November 2023

How Can We Make Hospitals More Sustainable?

A conversation with Jonathan Slutzman

The Heart Issue

  • by Stephanie Dutchen
  • 3 minute read

Jonathan Slutzman is an HMS assistant professor of emergency medicine, director of the Center for the Environment and Health, and medical director of environmental sustainability at Massachusetts General Hospital.

You’re an emergency medicine physician. How did you get into climate change?

I started out as an environmental engineer, and then I made the slightly inexplicable choice to go to medical school.

During my residency, one of my advisors said that at Mass General they had reusable suture kits for fixing lacerations but at Brigham and Women’s Hospital they had only disposable ones. I started looking into what the environmental difference was and realized I could be an environmental engineer focused on health care. I can speak both languages.

I enjoy taking care of patients — but what gets me up in the morning is asking how we can deliver the care people need without causing so much environmental harm.

How and why did the Center for the Environment and Health get started?

Six years ago, I identified a core group of three or four clinicians at Mass General who recognized that the climate is changing, that it’s hurting our patients, and that we in health care are contributing to it.

We asked Peter Slavin, [MD ’84], who was then the hospital’s president, to devote more resources toward environmental sustainability. He formed a sustainability committee made up of the leaders of nonclinical departments, individuals who control many of the processes that lead to clinical emissions. It turned out they were really enthusiastic about helping 

So we built on that. We got funding and created the center as a place to dedicate the time, energy, and people to coordinate on environmental sustainability across this big institution.

What are you proudest of that the center has helped accomplish?

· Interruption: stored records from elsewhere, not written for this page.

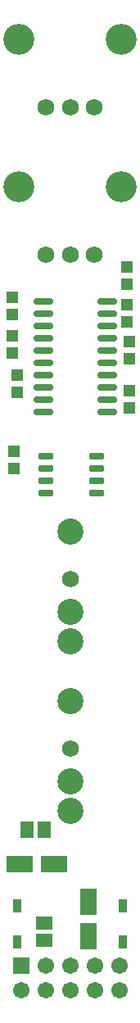
<source format=gts>
G04 Layer_Color=8388736*
%FSLAX25Y25*%
%MOIN*%
G70*
G01*
G75*
%ADD36O,0.08083X0.02965*%
%ADD37R,0.07099X0.11036*%
%ADD38R,0.03556X0.05524*%
G04:AMPARAMS|DCode=39|XSize=29.65mil|YSize=57.21mil|CornerRadius=5.95mil|HoleSize=0mil|Usage=FLASHONLY|Rotation=90.000|XOffset=0mil|YOffset=0mil|HoleType=Round|Shape=RoundedRectangle|*
%AMROUNDEDRECTD39*
21,1,0.02965,0.04532,0,0,90.0*
21,1,0.01776,0.05721,0,0,90.0*
1,1,0.01190,0.02266,0.00888*
1,1,0.01190,0.02266,-0.00888*
1,1,0.01190,-0.02266,-0.00888*
1,1,0.01190,-0.02266,0.00888*
%
%ADD39ROUNDEDRECTD39*%
%ADD40R,0.06509X0.05328*%
%ADD41R,0.05131X0.05131*%
%ADD42R,0.11036X0.07099*%
%ADD43R,0.05328X0.06509*%
%ADD44C,0.06800*%
%ADD45C,0.10642*%
%ADD46C,0.12611*%
%ADD47C,0.06706*%
%ADD48R,0.06706X0.06706*%
D36*
X42500Y243000D02*
D03*
Y248000D02*
D03*
Y253000D02*
D03*
Y258000D02*
D03*
Y263000D02*
D03*
Y268000D02*
D03*
Y273000D02*
D03*
Y278000D02*
D03*
Y283000D02*
D03*
Y288000D02*
D03*
X16500Y243000D02*
D03*
Y248000D02*
D03*
Y253000D02*
D03*
Y258000D02*
D03*
Y263000D02*
D03*
Y268000D02*
D03*
Y273000D02*
D03*
Y278000D02*
D03*
Y283000D02*
D03*
Y288000D02*
D03*
D37*
X35000Y43587D02*
D03*
Y29413D02*
D03*
D38*
X49000Y27217D02*
D03*
Y41783D02*
D03*
X6000Y41783D02*
D03*
Y27217D02*
D03*
D39*
X38335Y210000D02*
D03*
Y215000D02*
D03*
Y220000D02*
D03*
Y225000D02*
D03*
X17665Y210000D02*
D03*
Y215000D02*
D03*
Y220000D02*
D03*
Y225000D02*
D03*
D40*
X17000Y35043D02*
D03*
Y27957D02*
D03*
D41*
X50500Y286500D02*
D03*
Y279413D02*
D03*
X50500Y302043D02*
D03*
Y294957D02*
D03*
X51500Y271543D02*
D03*
Y264457D02*
D03*
X4000Y282457D02*
D03*
Y289543D02*
D03*
Y266957D02*
D03*
Y274043D02*
D03*
X51500Y244457D02*
D03*
Y251543D02*
D03*
X6000Y258043D02*
D03*
Y250957D02*
D03*
X4500Y219957D02*
D03*
Y227043D02*
D03*
D42*
X6913Y59000D02*
D03*
X21087D02*
D03*
D43*
X9957Y73000D02*
D03*
X17043D02*
D03*
D44*
X27500Y106000D02*
D03*
Y366941D02*
D03*
X17658D02*
D03*
X37343D02*
D03*
X27500Y175000D02*
D03*
Y306941D02*
D03*
X17658D02*
D03*
X37343D02*
D03*
D45*
X27500Y125370D02*
D03*
Y92693D02*
D03*
Y80488D02*
D03*
Y194370D02*
D03*
Y161693D02*
D03*
Y149488D02*
D03*
D46*
X48366Y394500D02*
D03*
X6634D02*
D03*
X48366Y334500D02*
D03*
X6634D02*
D03*
D47*
X47500Y7500D02*
D03*
Y17500D02*
D03*
X37500Y7500D02*
D03*
Y17500D02*
D03*
X27500Y7500D02*
D03*
Y17500D02*
D03*
X17500Y7500D02*
D03*
Y17500D02*
D03*
X7500Y7500D02*
D03*
D48*
Y17500D02*
D03*
M02*

</source>
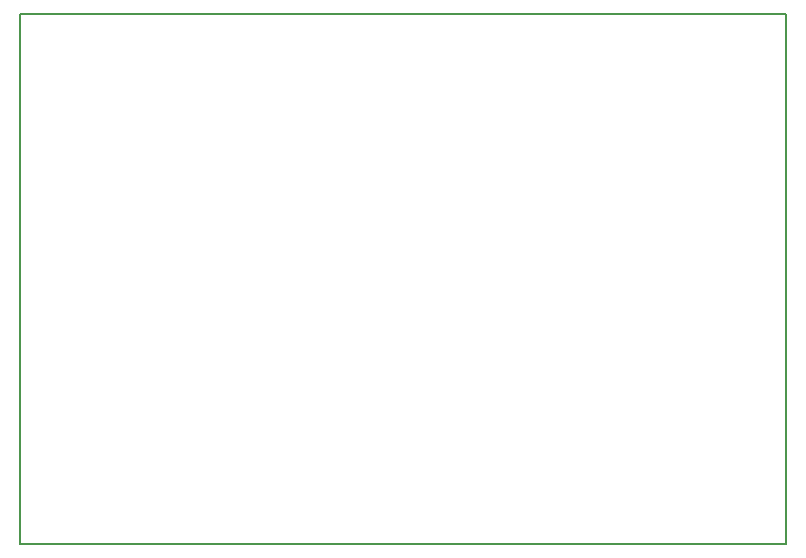
<source format=gm1>
G04 MADE WITH FRITZING*
G04 WWW.FRITZING.ORG*
G04 DOUBLE SIDED*
G04 HOLES PLATED*
G04 CONTOUR ON CENTER OF CONTOUR VECTOR*
%ASAXBY*%
%FSLAX23Y23*%
%MOIN*%
%OFA0B0*%
%SFA1.0B1.0*%
%ADD10R,2.559060X1.771650*%
%ADD11C,0.008000*%
%ADD10C,0.008*%
%LNCONTOUR*%
G90*
G70*
G54D10*
G54D11*
X4Y1768D02*
X2555Y1768D01*
X2555Y4D01*
X4Y4D01*
X4Y1768D01*
D02*
G04 End of contour*
M02*
</source>
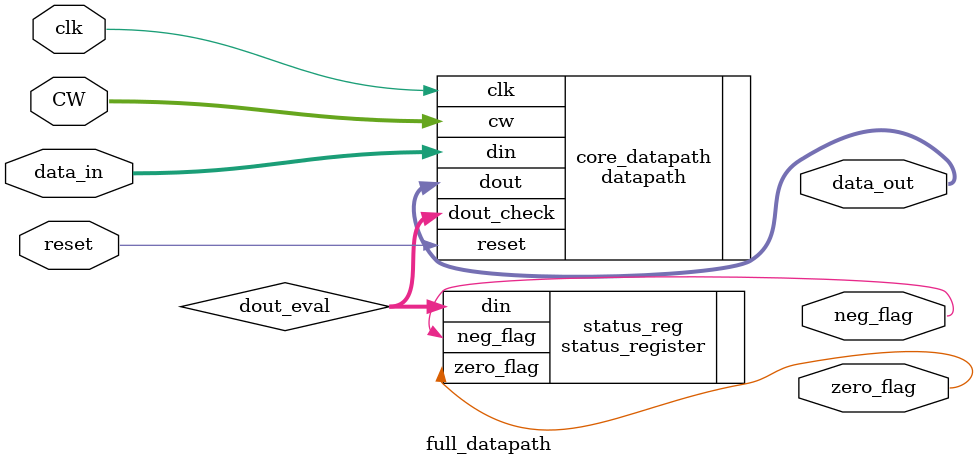
<source format=sv>
module full_datapath(
	input [7:0]data_in,
	input clk,
	input reset,
	input [15:0]CW,
	output zero_flag,
	output neg_flag,
	output [7:0]data_out
);
						  	  
logic [7:0]dout_eval;
						  
datapath core_datapath(.din(data_in), .clk(clk), .reset(reset), .cw(CW), .dout_check(dout_eval), .dout(data_out));
status_register status_reg(.din(dout_eval), .zero_flag(zero_flag), .neg_flag(neg_flag));

						  
endmodule
</source>
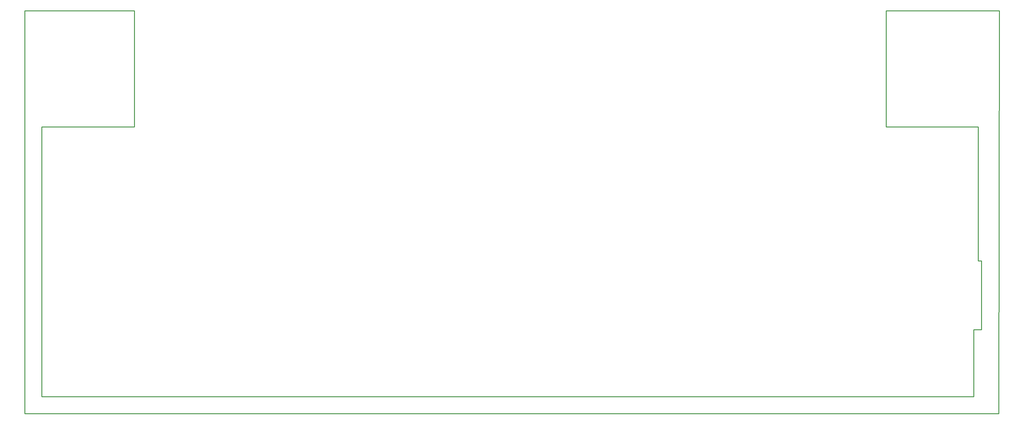
<source format=gko>
G04 Layer: BoardOutlineLayer*
G04 EasyEDA v6.5.34, 2023-08-10 18:14:54*
G04 3053fe92003642a0b7cffc9cf432d2d3,5a6b42c53f6a479593ecc07194224c93,10*
G04 Gerber Generator version 0.2*
G04 Scale: 100 percent, Rotated: No, Reflected: No *
G04 Dimensions in millimeters *
G04 leading zeros omitted , absolute positions ,4 integer and 5 decimal *
%FSLAX45Y45*%
%MOMM*%

%ADD10C,0.2540*%
D10*
X0Y9004300D02*
G01*
X0Y11455400D01*
X3111500Y11455400D01*
X3111500Y8153400D01*
X482600Y8153400D01*
X482600Y482600D01*
X26974800Y482600D01*
X26974800Y2387600D01*
X27190700Y2387600D01*
X27190700Y4343400D01*
X27101800Y4343400D01*
X27101800Y8153400D01*
X24485600Y8153400D01*
X24485600Y11455400D01*
X27698700Y11455400D01*
X27686000Y0D01*
X0Y0D01*
X0Y9004300D01*

%LPD*%
M02*

</source>
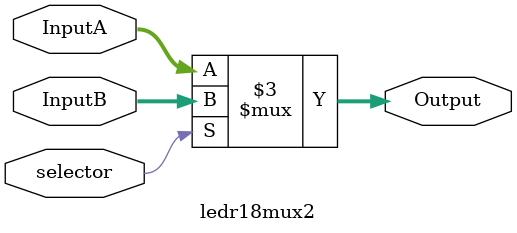
<source format=sv>
module ledr18mux2(
	input logic selector,
	input logic [17:0] InputA,
	input logic [17:0] InputB,
	output logic [17:0] Output
);

always_comb begin
	if (selector) Output = InputB;
	else Output = InputA;
end
endmodule

</source>
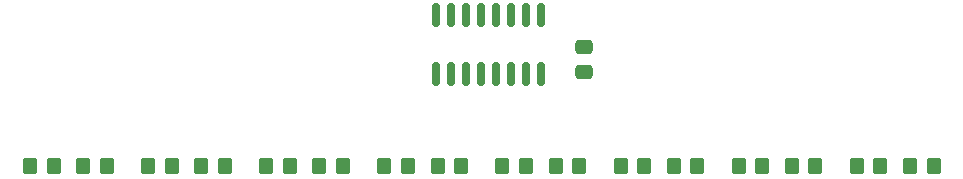
<source format=gtp>
G04 #@! TF.GenerationSoftware,KiCad,Pcbnew,7.0.1*
G04 #@! TF.CreationDate,2023-08-26T14:23:56-05:00*
G04 #@! TF.ProjectId,Shift In Breakout Board V2,53686966-7420-4496-9e20-427265616b6f,rev?*
G04 #@! TF.SameCoordinates,Original*
G04 #@! TF.FileFunction,Paste,Top*
G04 #@! TF.FilePolarity,Positive*
%FSLAX46Y46*%
G04 Gerber Fmt 4.6, Leading zero omitted, Abs format (unit mm)*
G04 Created by KiCad (PCBNEW 7.0.1) date 2023-08-26 14:23:56*
%MOMM*%
%LPD*%
G01*
G04 APERTURE LIST*
G04 Aperture macros list*
%AMRoundRect*
0 Rectangle with rounded corners*
0 $1 Rounding radius*
0 $2 $3 $4 $5 $6 $7 $8 $9 X,Y pos of 4 corners*
0 Add a 4 corners polygon primitive as box body*
4,1,4,$2,$3,$4,$5,$6,$7,$8,$9,$2,$3,0*
0 Add four circle primitives for the rounded corners*
1,1,$1+$1,$2,$3*
1,1,$1+$1,$4,$5*
1,1,$1+$1,$6,$7*
1,1,$1+$1,$8,$9*
0 Add four rect primitives between the rounded corners*
20,1,$1+$1,$2,$3,$4,$5,0*
20,1,$1+$1,$4,$5,$6,$7,0*
20,1,$1+$1,$6,$7,$8,$9,0*
20,1,$1+$1,$8,$9,$2,$3,0*%
G04 Aperture macros list end*
%ADD10RoundRect,0.150000X-0.150000X0.825000X-0.150000X-0.825000X0.150000X-0.825000X0.150000X0.825000X0*%
%ADD11RoundRect,0.250000X0.350000X0.450000X-0.350000X0.450000X-0.350000X-0.450000X0.350000X-0.450000X0*%
%ADD12RoundRect,0.250000X-0.350000X-0.450000X0.350000X-0.450000X0.350000X0.450000X-0.350000X0.450000X0*%
%ADD13RoundRect,0.250000X0.475000X-0.337500X0.475000X0.337500X-0.475000X0.337500X-0.475000X-0.337500X0*%
G04 APERTURE END LIST*
D10*
X155445000Y-85025000D03*
X154175000Y-85025000D03*
X152905000Y-85025000D03*
X151635000Y-85025000D03*
X150365000Y-85025000D03*
X149095000Y-85025000D03*
X147825000Y-85025000D03*
X146555000Y-85025000D03*
X146555000Y-89975000D03*
X147825000Y-89975000D03*
X149095000Y-89975000D03*
X150365000Y-89975000D03*
X151635000Y-89975000D03*
X152905000Y-89975000D03*
X154175000Y-89975000D03*
X155445000Y-89975000D03*
D11*
X134189949Y-97810051D03*
X132189949Y-97810051D03*
X114189949Y-97810051D03*
X112189949Y-97810051D03*
D12*
X166689949Y-97810051D03*
X168689949Y-97810051D03*
D11*
X164189949Y-97810051D03*
X162189949Y-97810051D03*
D13*
X159100000Y-89775000D03*
X159100000Y-87700000D03*
D12*
X116689949Y-97810051D03*
X118689949Y-97810051D03*
D11*
X154189949Y-97810051D03*
X152189949Y-97810051D03*
D12*
X126689949Y-97810051D03*
X128689949Y-97810051D03*
X146689949Y-97810051D03*
X148689949Y-97810051D03*
D11*
X184189949Y-97810051D03*
X182189949Y-97810051D03*
X124189949Y-97810051D03*
X122189949Y-97810051D03*
D12*
X136689949Y-97810051D03*
X138689949Y-97810051D03*
D11*
X174189949Y-97810051D03*
X172189949Y-97810051D03*
D12*
X156689949Y-97810051D03*
X158689949Y-97810051D03*
D11*
X144189949Y-97810051D03*
X142189949Y-97810051D03*
D12*
X176689949Y-97810051D03*
X178689949Y-97810051D03*
X186689949Y-97810051D03*
X188689949Y-97810051D03*
M02*

</source>
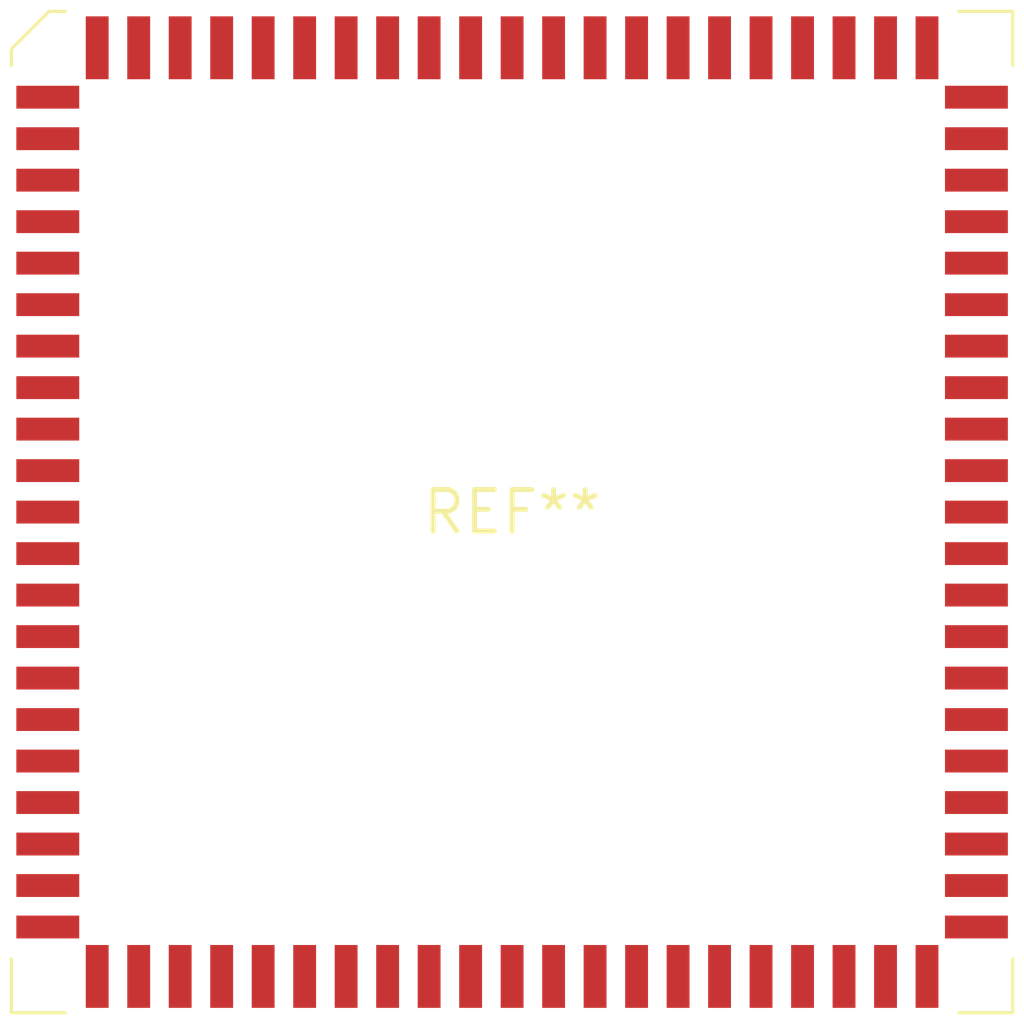
<source format=kicad_pcb>
(kicad_pcb (version 20240108) (generator pcbnew)

  (general
    (thickness 1.6)
  )

  (paper "A4")
  (layers
    (0 "F.Cu" signal)
    (31 "B.Cu" signal)
    (32 "B.Adhes" user "B.Adhesive")
    (33 "F.Adhes" user "F.Adhesive")
    (34 "B.Paste" user)
    (35 "F.Paste" user)
    (36 "B.SilkS" user "B.Silkscreen")
    (37 "F.SilkS" user "F.Silkscreen")
    (38 "B.Mask" user)
    (39 "F.Mask" user)
    (40 "Dwgs.User" user "User.Drawings")
    (41 "Cmts.User" user "User.Comments")
    (42 "Eco1.User" user "User.Eco1")
    (43 "Eco2.User" user "User.Eco2")
    (44 "Edge.Cuts" user)
    (45 "Margin" user)
    (46 "B.CrtYd" user "B.Courtyard")
    (47 "F.CrtYd" user "F.Courtyard")
    (48 "B.Fab" user)
    (49 "F.Fab" user)
    (50 "User.1" user)
    (51 "User.2" user)
    (52 "User.3" user)
    (53 "User.4" user)
    (54 "User.5" user)
    (55 "User.6" user)
    (56 "User.7" user)
    (57 "User.8" user)
    (58 "User.9" user)
  )

  (setup
    (pad_to_mask_clearance 0)
    (pcbplotparams
      (layerselection 0x00010fc_ffffffff)
      (plot_on_all_layers_selection 0x0000000_00000000)
      (disableapertmacros false)
      (usegerberextensions false)
      (usegerberattributes false)
      (usegerberadvancedattributes false)
      (creategerberjobfile false)
      (dashed_line_dash_ratio 12.000000)
      (dashed_line_gap_ratio 3.000000)
      (svgprecision 4)
      (plotframeref false)
      (viasonmask false)
      (mode 1)
      (useauxorigin false)
      (hpglpennumber 1)
      (hpglpenspeed 20)
      (hpglpendiameter 15.000000)
      (dxfpolygonmode false)
      (dxfimperialunits false)
      (dxfusepcbnewfont false)
      (psnegative false)
      (psa4output false)
      (plotreference false)
      (plotvalue false)
      (plotinvisibletext false)
      (sketchpadsonfab false)
      (subtractmaskfromsilk false)
      (outputformat 1)
      (mirror false)
      (drillshape 1)
      (scaleselection 1)
      (outputdirectory "")
    )
  )

  (net 0 "")

  (footprint "PLCC-84" (layer "F.Cu") (at 0 0))

)

</source>
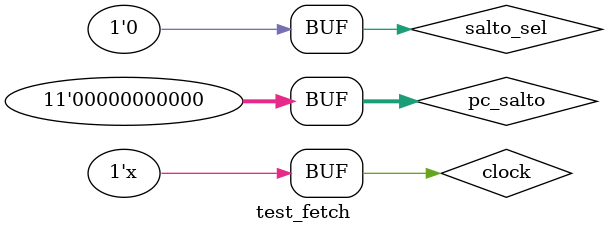
<source format=v>
`timescale 1ns / 1ps


module test_fetch;

	// Inputs
	reg [10:0] pc_salto;
	reg clock;
	reg salto_sel;

	// Outputs
	wire [10:0] pc;
	wire [31:0] instruccion;

	// Instantiate the Unit Under Test (UUT)
	instruction_fetch uut (
		.pc_salto(pc_salto), 
		.clock(clock), 
		.salto_sel(salto_sel), 
		.pc(pc), 
		.instruccion(instruccion)
	);
	
	always #1 clock = ~clock;
	
	initial begin
		// Initialize Inputs
		pc_salto = 0;
		clock = 0;
		salto_sel = 0;

		// Wait 100 ns for global reset to finish
		#300;
        
		// Add stimulus here

	end
      
endmodule


</source>
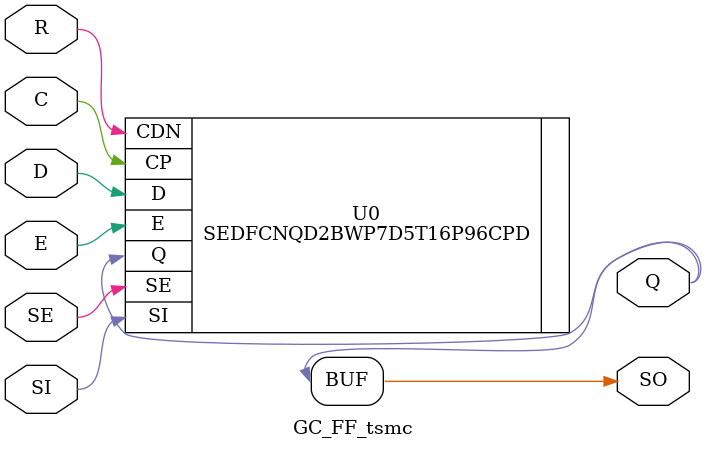
<source format=v>
module GC_FF_tsmc ( D, R, E, Q, SI, SO, SE, C );
  input D, R, E, SI, SE, C;
  output Q, SO;
  
  assign SO = Q;
  SEDFCNQD2BWP7D5T16P96CPD U0(.CDN(R), .E(E), .CP(C), .D(D), .SI(SI), .SE(SE), .Q(Q));

endmodule


</source>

On the energy side, 100 percent of the electricity at Mass General is now sourced from renewable generators. That’s a big deal. We’ve also reduced the unintentional release of greenhouse gases.

On the research front, we’ve produced studies on environmental repercussions, like our 2022 paper in the Journal of the American Society of Nephrology on the climate change effects of hemodialysis. We’ve done waste audits on inpatient medicine and, in our 2020 paper in the Western Journal of Emergency Medicine, wrote about waste generation and disposal practices in emergency departments. Our My Green Lab consult service is measuring potential improvements in a handful of labs. We also affected the design of a new building, the Ragon Building. A move toward greater energy efficiency for that building led to the elimination of a gas line in the design. When completed, 85 percent of the building’s energy needs will be from renewable sources and 15 percent will be met with steam produced by a nearby cogeneration plant, which has a plan to decarbonize as well.

We’ve designed an education module for faculty and are incorporating climate into our trainee curricula.

We’ve also instigated culture change. Our director of perioperative services recently got a request to try disposable bronchoscopes in our operating rooms, and his first reaction wasn’t, oh, that’s expensive. It was, that doesn’t sound very environmentally sustainable. He’s not an environmental engineer; he’s a nurse administrator. That’s the kind of thing we need to happen long term.

To what extent are carbon reduction solutions generic? Or do they need to be customized to institutions or departments? 

Most of it is not really custom. It takes some effort to come up with ideas, test them, and identify what works, but once we’ve done that, we can share them and others can implement them.

What do you say to health care professionals who feel overwhelmed by the problem?

We got into medicine because we see it as our mission to help sick people get better and keep people from getting sick to begin with. Environmental sustainability provides an avenue for doctors and nurses and pharmacists and everyone to do that.

 

Stephanie Dutchen is the manager of feature content and multimedia in the HMS Office of Communications and External Relations.